• _What to produce_
Report how many lines in the entries below contain the word "pancreas", matching case exactly. Give only the number.

• _Data for this task_

-- BEGIN --

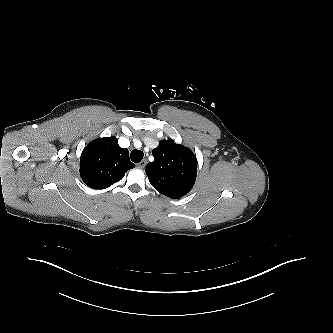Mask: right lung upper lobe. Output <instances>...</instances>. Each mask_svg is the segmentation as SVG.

-- END --
-- BEGIN --

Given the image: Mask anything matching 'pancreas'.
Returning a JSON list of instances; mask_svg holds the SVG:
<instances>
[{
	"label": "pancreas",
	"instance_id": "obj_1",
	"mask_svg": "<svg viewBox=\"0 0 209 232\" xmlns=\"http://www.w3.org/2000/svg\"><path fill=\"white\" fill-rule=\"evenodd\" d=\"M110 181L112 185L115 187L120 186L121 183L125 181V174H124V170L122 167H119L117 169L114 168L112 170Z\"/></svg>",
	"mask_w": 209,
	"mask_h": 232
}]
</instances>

-- END --

• _Response_
2